Rewrite the data below with "category" swapped for "group" wherever it occurs, keeping everything else the same. Omit the pictures.

+-------+

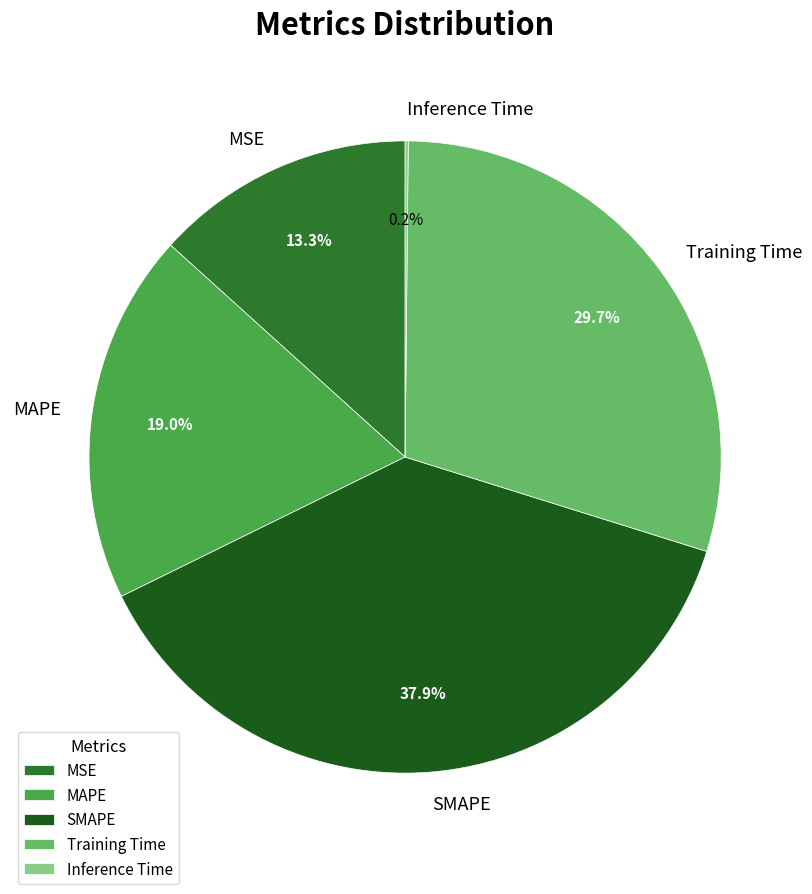

Which category has the biggest portion of the pie?

SMAPE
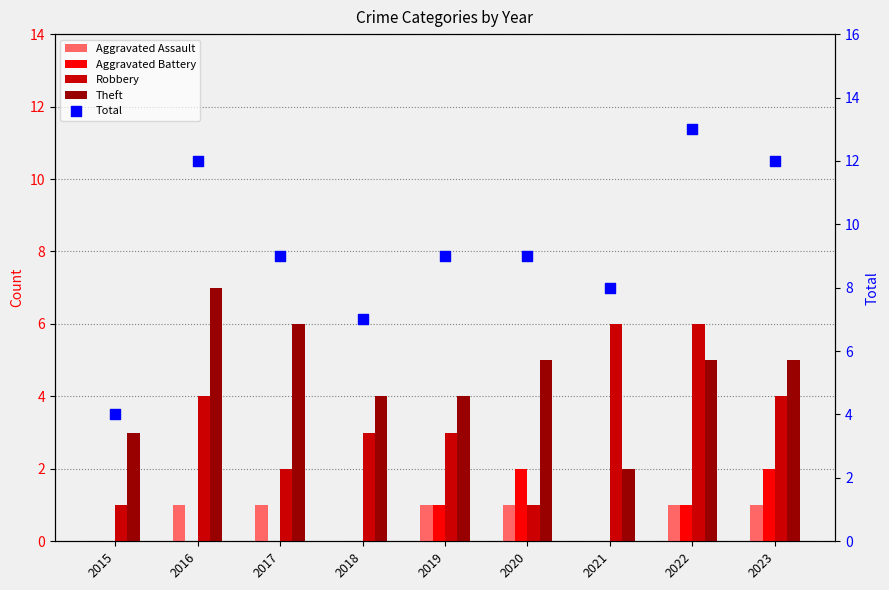

At which category is the sum across all series the highest?

2022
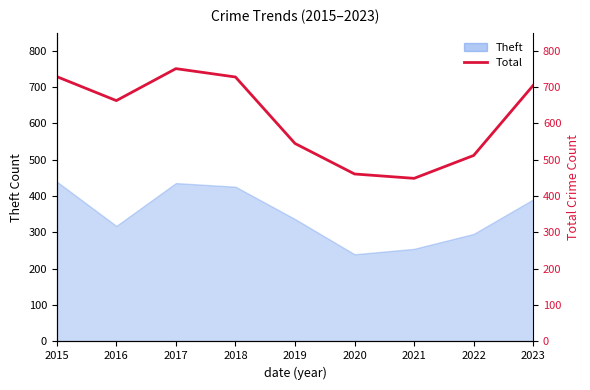

Reading left to right, extract all data points from this chart.

2015=729	2016=663	2017=751	2018=728	2019=545	2020=461	2021=449	2022=512	2023=705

+-------+

- [Expected output]:
Which group has the biggest portion of the pie?

SMAPE

At which group is the sum across all series the highest?

2022

Reading left to right, extract all data points from this chart.

2015=729	2016=663	2017=751	2018=728	2019=545	2020=461	2021=449	2022=512	2023=705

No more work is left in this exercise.